Bagno di sangue
Faraz la speranza

Il terrore e la violenza, seppure a distanza, hanno toccato la nostra vita. Persino la nostra provincia con la morte della giovane mamma Maria Riboli e con la morte degli altri italiani e italiane che in quel momento si trovavano in quel dannato locale. Ormai si globalizza tutto, anche la violenza e la morte.

Tu ricevi la notizia di un attentato avvenuto dall’altra parte del mondo e poi scopri che è stata colpita una famiglia di Solza. Il mondo è ormai veramente piccolo, è poco più che un villaggio per attraversare il quale occorre coraggio, perché la via è disseminata di problemi culturali e sociali di cui anche chi si mette in viaggio spesso non ha consapevolezza.

Tuttavia, man mano arrivano le notizie, aumentano i motivi di riflessione. Infatti ci viene detto che i terroristi assassini non erano ignoranti emarginati dalla società, ma giovani che avevano studiato in scuole private, figli di famiglie benestanti. Quindi le motivazioni della radicalizzazione e della scelta di entrare in gruppi fondamentalisti e terroristici cambia. In Belgio e a Parigi dobbiamo andare a cercare nelle periferie abitate dall’emarginazione a Dacca invece l’ambiente che ha generato gli assassini è la borghesia. Da Bagdad non giungono per il momento notizie certe.

Però, in questo bagno di sangue c’è un giovane che si chiamava Faraz, il quale ha scelto di morire insieme alle sue amiche pur potendo salvarsi. Ecco, questa notizia mi ha consolato. Un giovane musulmano che non abbandona delle amiche ritenute infedeli, ma decide di morire con loro. Non conosco questo giovane, però lo ricorderò sempre. Si, perché è un uomo che ha dato la propria vita per l’amicizia e non ha ritenuto le sue amiche delle infedeli, inferiori, perché non sapevano recitare versetti del Corano.

Non so cosa ne pensiate voi, ma in questa tragedia il giovane Faraz è per me motivo di consolazione, una boccata d’ossigeno. Nessuno lo tratteneva, lui il Corano lo conosceva, eppure ha dato la vita per l’amicizia. Secondo me è importante. Forse riusciremo un giorno a dare la vita gli uni per gli altri, riusciremo a vivere perché l’altro viva, traendo ognuno ispirazione dalla tradizione religiosa che ci ha generati alla vita e alla fede. Per i cristiani dovrebbe essere più immediata la cosa, visto quello che Gesù dice e vive, sino alla morte.

La vicenda di Faraz però ci insegna che questo è possibile anche per le persone di altre religioni.

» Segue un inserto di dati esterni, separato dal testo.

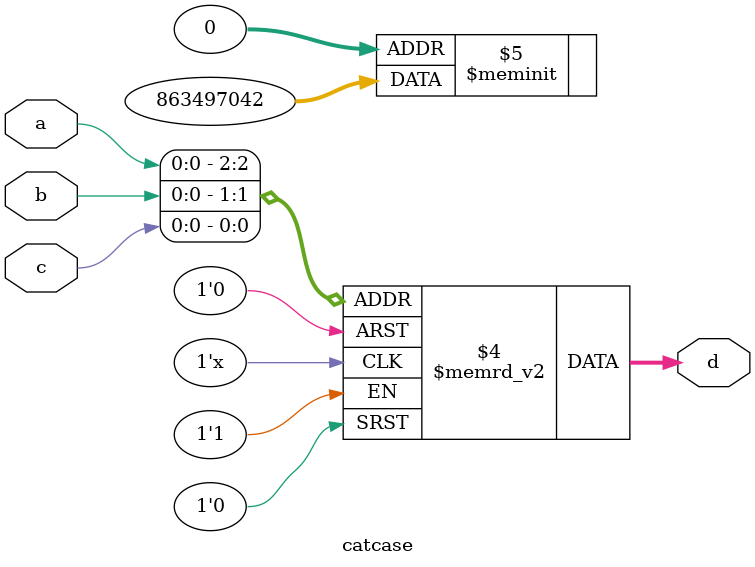
<source format=v>
`timescale 1ns / 1ps
module catcase(
    input a,
    input b,
	 input c,
    output reg [3:0] d
    );

always @(*)
	begin
		case ({a,b,c})					// pull bits together to make clean case statement
			3'b000: d = 2;
			3'b001: d = 5;
			3'b010: d = 11;
			3'b011: d = 14;
			3'b100, 3'b101: d = 7;
			3'b110, 3'b111: d = 3;
			default: d = 4'bx;
		endcase	
	end

endmodule

</source>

Si, perché qui non si tratta semplicemente di tolleranza, ma di dare la vita, dicendo in modo assolutamente incontrovertibile che saper recitare i versetti del Corano è compatibile con il morire con e per gli altri, affinché essi vivano, perché la loro singolarità ci arricchisce e rende più bella l’umanità intera. Le amiche di Faraz sono state uccise insieme a lui, ma nella tragedia e nel dolore che proviamo per questa violenza, nasce una luce, piccola e immensa nello stesso tempo, quella della reciprocità non tradita, che è la bellezza dell’amicizia.

In questi ultimi tempi stiamo rischiando di fare l’abitudine alla violenza. Molto spesso abbiamo il legittimo pensiero che, se la religione è all’origine di questi eventi terribili, è meglio evitarla. Però dobbiamo fare attenzione. Quando un uomo e una donna capiscono che Dio è relazione, allora è possibile che, invece che togliere la vita agli altri in nome di un versetto recitato a memoria, si arrivi anche a dare la vita per quella relazione che non ci ha tolti a noi stessi, ma ci ha fatti riscoprire come umani. Sono le sorprese di Dio e dell’uomo che incontra Dio, il Dio vivente, non il religioso di quattro bulli benestanti seminatori di morte.